メインは鶏の胸肉を使ったファルシです。鶏肉をラップの上に敷いて、その上からまたラップをかぶせ、すりこぎで円形になるように薄くのばしていきます。その中央にゆでて軽くつぶしたにんじん、ズッキーニ、たまねぎ、にんにく、きのこをのせて、ソーセージ状に巻いてラップで両端をしっかり閉じ、熱湯で5分ほど煮ます。きのこはフレッシュなものでも乾燥したものでもいいそうですが、今回はTrompette de la mort ( 黒ラッパ茸)を使いました。5年前にマリオン自身が摘んで乾燥させたものだそうです。「死のラッパ」とうフランス名(確かに真っ黒のトランペットの形をしたきのこです)から、食べたがらない人もいるそうです。香りは強くなく、しゃきしゃきとした歯ごたえがあります。ゆであがったチキンロールからラップをはがし、フライパンできれいな焦げ色をつけたら完成です。これもとても簡単かつ見栄えがいい、主婦にはうれしい料理です。きのことその戻し汁でソースを作ります。細く千切りにしたじゃが芋をガレット形にまとめてフライパンで焼いたものを付け合せます。鶏肉はラップに包んでゆでることで、肉がしっとりとやわらかく仕上がります。

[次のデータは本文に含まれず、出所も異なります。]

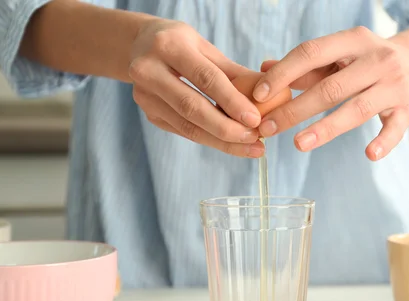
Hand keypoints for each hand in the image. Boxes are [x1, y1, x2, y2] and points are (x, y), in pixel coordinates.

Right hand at [129, 20, 264, 157]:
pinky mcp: (148, 113)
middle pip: (192, 107)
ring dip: (221, 141)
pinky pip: (183, 131)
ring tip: (250, 147)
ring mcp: (144, 95)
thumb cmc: (180, 44)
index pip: (205, 78)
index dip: (232, 101)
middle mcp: (150, 70)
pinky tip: (231, 144)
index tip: (255, 119)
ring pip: (187, 126)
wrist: (138, 46)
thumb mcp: (206, 48)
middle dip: (227, 128)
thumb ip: (234, 72)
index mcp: (169, 46)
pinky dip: (210, 140)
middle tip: (255, 140)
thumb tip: (270, 94)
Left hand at [253, 26, 408, 160]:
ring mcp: (395, 84)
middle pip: (330, 87)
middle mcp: (376, 59)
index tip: (259, 95)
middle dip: (295, 109)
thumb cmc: (369, 60)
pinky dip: (383, 142)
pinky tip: (369, 154)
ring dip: (326, 128)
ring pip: (357, 109)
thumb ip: (305, 65)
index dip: (284, 74)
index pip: (312, 53)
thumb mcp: (341, 54)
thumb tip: (263, 71)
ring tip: (298, 144)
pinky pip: (396, 128)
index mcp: (354, 41)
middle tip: (268, 129)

デザートは、パッションフルーツとジンジャー風味のメレンゲタルト。タルト生地をまず作ります。バターと小麦粉に卵黄、バニラビーンズ、塩を混ぜ合わせて最後にミルクを加えてボール状にまとめてねかせておきます。タルト型の大きさにのばして型に敷きこんだら、クッキングシートを上に敷いて、あずきを入れてオーブンで空焼きしておきます。次にクリームを作ります。卵と砂糖を加えて白っぽくなるまで混ぜ合わせたら、レモン汁、レモンのすりおろした皮、パッションフルーツ、バニラ、しょうが汁を加えて,火にかけトロミがつくまで煮ます。火からおろしてバターを加えれば出来上がり。パッションフルーツが手に入らない場合には、冷凍の果肉のピューレを使います。クリームをタルトに流し込んで冷蔵庫で冷やしておきます。最後に卵白と砂糖でメレンゲを作り、口金をつけた袋に移して、タルトの表面に絞り出して全体を覆います。バーナーできれいな焦げ目をつけたら再び冷蔵庫で直前まで冷やしておきます。パッションフルーツのほか、レモンでも同様に作れるそうです。クリームの酸味とメレンゲの甘さが口の中で溶け合い、最後にジンジャーの香りが広がります。クリスマスのごちそうの後の締めくくりにこんなさわやかなお菓子をいただくのもいいですね。

マリオンのおしゃべりが楽しくてついつい長居をしました。なんと10時半に始まって3時半!!「秋の日はつるべ落とし」。朝の澄みきった青空にも少し陰りがでてきました。これは大変、フレンチの異空間から一気に現実に引き戻されたマダム達は、そそくさと家路を急ぐのでありました。